As the department given the task of keeping costs at a minimum, it will not have escaped the IT manager's notice that the cost of doing business over the Web is substantially cheaper than nearly all other channels.
Compared with the cost of staffing a call centre, posting catalogues, or supporting a high-street retail outlet, hosting a Web site costs peanuts. Even better, it's the customers that have to do all the clicking, and they even pay for the telephone call.
But, warns Richard Boocock, director of management information services at industrial gas company Air Products, which is enthusiastic about exploiting the Internet as a channel to its business customers, the real value in e-business is definitely not in focusing on cutting operational costs.
"In the last few years we've been investing very heavily in e-business," says Boocock. "One of the great opportunities [it presents] is that it can substantially reduce transaction costs."

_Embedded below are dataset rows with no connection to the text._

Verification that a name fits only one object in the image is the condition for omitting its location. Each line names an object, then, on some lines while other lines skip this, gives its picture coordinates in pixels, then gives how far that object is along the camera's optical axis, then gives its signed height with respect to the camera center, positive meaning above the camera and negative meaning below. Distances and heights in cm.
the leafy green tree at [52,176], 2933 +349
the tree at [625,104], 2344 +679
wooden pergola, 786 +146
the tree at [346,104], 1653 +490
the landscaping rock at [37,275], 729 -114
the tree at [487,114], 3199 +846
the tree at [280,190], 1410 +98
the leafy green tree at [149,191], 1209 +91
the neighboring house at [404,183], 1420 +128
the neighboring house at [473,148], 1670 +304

But he argues that this is not the end of the story. "Air Products' e-business strategy is all about meeting customer needs and adding value for them not cutting costs," he says.
"There's a lot more to customer relationships than cutting the cost of transactions from £2 to 25 pence.

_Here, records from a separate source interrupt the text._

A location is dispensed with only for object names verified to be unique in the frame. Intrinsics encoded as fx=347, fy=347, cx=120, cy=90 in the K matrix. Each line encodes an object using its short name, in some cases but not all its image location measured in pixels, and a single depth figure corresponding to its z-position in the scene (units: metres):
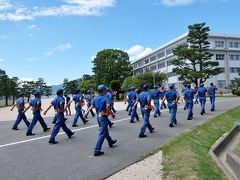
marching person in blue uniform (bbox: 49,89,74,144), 11.55
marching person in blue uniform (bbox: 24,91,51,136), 13.93
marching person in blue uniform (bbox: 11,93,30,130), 15.80
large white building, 67.94
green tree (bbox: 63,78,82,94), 138.12
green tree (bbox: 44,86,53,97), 139.12
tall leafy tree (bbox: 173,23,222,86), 49.69
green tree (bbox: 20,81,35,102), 108.21
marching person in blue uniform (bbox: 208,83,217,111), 22.25
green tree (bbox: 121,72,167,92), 65.06
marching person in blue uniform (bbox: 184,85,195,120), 17.84
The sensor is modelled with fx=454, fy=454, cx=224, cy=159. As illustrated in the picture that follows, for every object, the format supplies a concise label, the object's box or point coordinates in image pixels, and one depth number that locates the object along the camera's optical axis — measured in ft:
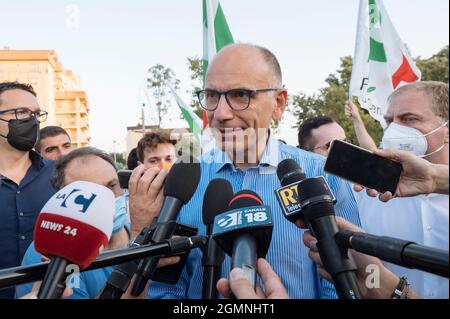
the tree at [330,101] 47.83
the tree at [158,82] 41.31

"The overall value chain and customer relationship is more valuable than the transaction process," Boocock adds.
Not only will there always be customers who do not want to use the Web as a channel, preferring more traditional routes, such as paper and the telephone, but those channels can bring in more than just an order, argues Boocock.
"You can get a lot of value out of a five-minute telephone conversation with a customer," he explains, from feedback to future orders.
A good Web presence should seek to emulate that opportunity for deeper customer relations.
"You can get that kind of value out of a Web site so long as it's constructed with relationship building in mind; and you can motivate people to complete the customer information gathering process."
Moreover, argues Boocock, the corporate resources saved by executing over the Web can then be invested in further, deeper customer relationship management.
"The Web channel can cut the cost of transactions and give staff more time to look after the customer relationship, look for opportunities to improve it and discover joint benefits for both," Boocock says.
Never forget, he says, "the overall relationship still has to be managed by humans".